▶ [Exercise]:
Output consists of the line that contains "Locate the stair" plus every later line of the material below, each one duplicated exactly.

BEGIN

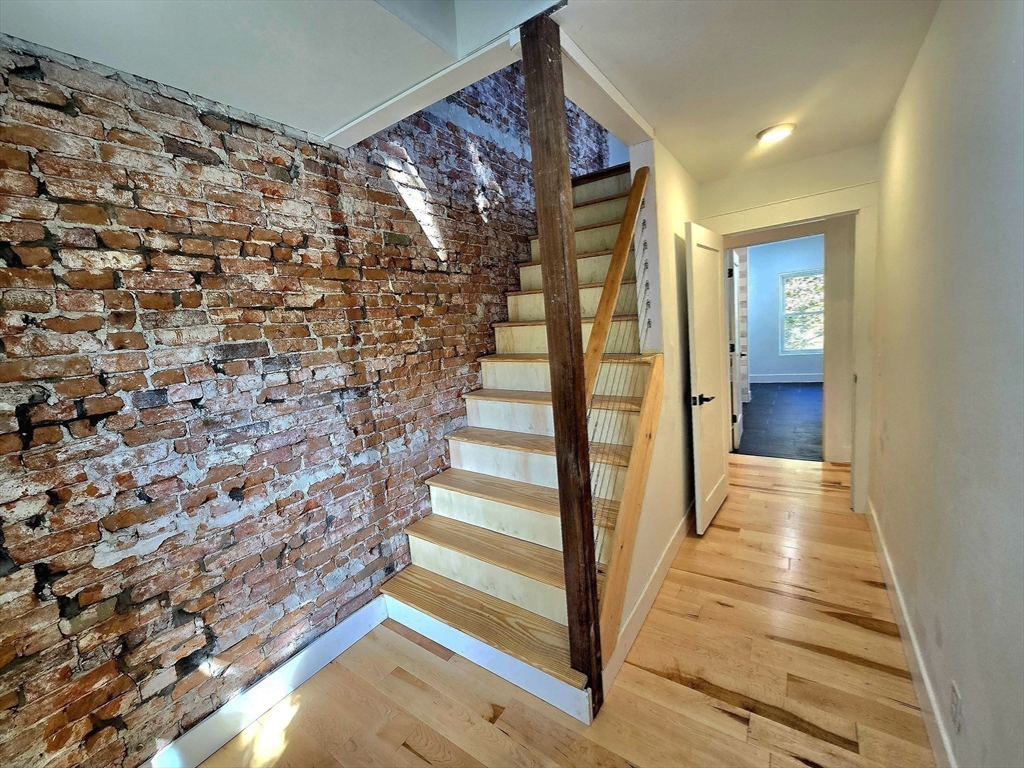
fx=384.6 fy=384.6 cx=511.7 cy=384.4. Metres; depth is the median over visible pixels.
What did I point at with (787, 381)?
far baseboard
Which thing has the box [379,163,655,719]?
staircase
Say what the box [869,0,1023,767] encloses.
right wall
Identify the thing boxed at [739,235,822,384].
far room wall
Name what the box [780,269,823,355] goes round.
window
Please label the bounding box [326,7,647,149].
ceiling beam
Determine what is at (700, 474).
white door
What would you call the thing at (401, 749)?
wood floor
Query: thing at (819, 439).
dark floor
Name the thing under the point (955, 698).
wall socket
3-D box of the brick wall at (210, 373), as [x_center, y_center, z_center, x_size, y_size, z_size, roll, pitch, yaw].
[-0.605,-1.064,2.343,0.155,4.693,5.561,1,10,35]
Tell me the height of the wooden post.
2.446 m
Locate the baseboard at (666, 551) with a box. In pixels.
[599,504,692,696]
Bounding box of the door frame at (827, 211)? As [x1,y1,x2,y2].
[705,184,877,516]
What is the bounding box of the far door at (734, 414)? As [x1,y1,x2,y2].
[726,249,743,451]
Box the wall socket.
[949,680,961,731]
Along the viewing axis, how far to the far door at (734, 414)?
4.08 m
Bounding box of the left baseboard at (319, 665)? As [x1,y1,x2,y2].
[143,595,388,767]
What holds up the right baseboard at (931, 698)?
attached to the right wall at (1018, 18)
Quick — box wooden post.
[520,2,604,725]
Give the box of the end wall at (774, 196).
[695,145,875,510]
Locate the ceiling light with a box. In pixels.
[756,122,795,143]
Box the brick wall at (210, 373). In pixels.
[0,29,606,767]
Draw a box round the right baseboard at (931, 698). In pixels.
[865,497,956,767]
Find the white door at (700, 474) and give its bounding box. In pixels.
[684,221,730,536]
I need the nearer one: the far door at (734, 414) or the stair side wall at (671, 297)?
the stair side wall at (671, 297)
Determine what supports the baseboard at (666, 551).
attached to the stair side wall at (671, 297)
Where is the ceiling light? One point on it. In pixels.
(770, 132)
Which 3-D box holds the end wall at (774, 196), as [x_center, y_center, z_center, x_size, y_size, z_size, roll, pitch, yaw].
[2.085,-0.446,2.886,1.234,2.759,0.129,1,10,35]
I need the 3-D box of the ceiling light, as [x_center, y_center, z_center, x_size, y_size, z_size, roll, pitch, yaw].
[1.491,-1.426,2.184,0.190,0.031,0.188,1,10,35]
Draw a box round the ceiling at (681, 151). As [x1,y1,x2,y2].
[1,0,949,182]
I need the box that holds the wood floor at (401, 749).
[189,450,939,767]
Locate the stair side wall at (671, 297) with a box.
[610,137,701,673]
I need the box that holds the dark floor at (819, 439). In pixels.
[732,381,824,460]
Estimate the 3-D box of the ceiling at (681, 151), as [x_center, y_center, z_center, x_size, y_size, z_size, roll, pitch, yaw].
[0.466,-1.274,1.154,3.071,0.248,4.966,1,10,35]
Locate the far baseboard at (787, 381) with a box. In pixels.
[750,374,821,383]
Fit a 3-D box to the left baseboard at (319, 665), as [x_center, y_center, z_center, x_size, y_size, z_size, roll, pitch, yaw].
[-1.190,1.359,1.434,0.016,0.131,2.351,1,10,35]
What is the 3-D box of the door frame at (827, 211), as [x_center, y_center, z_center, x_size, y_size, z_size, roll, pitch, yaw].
[2.048,-0.197,2.922,1.058,2.210,0.201,1,10,35]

END

▶ [Response to the exercise]:
Locate the stair side wall at (671, 297) with a box.
[610,137,701,673]
I need the box that holds the dark floor at (819, 439). In pixels.
[732,381,824,460]
Estimate the 3-D box of the ceiling at (681, 151), as [x_center, y_center, z_center, x_size, y_size, z_size, roll, pitch, yaw].
[0.466,-1.274,1.154,3.071,0.248,4.966,1,10,35]
Locate the far baseboard at (787, 381) with a box. In pixels.
[750,374,821,383]
Fit a 3-D box to the left baseboard at (319, 665), as [x_center, y_center, z_center, x_size, y_size, z_size, roll, pitch, yaw].
[-1.190,1.359,1.434,0.016,0.131,2.351,1,10,35]
What is the 3-D box of the door frame at (827, 211), as [x_center, y_center, z_center, x_size, y_size, z_size, roll, pitch, yaw].
[2.048,-0.197,2.922,1.058,2.210,0.201,1,10,35]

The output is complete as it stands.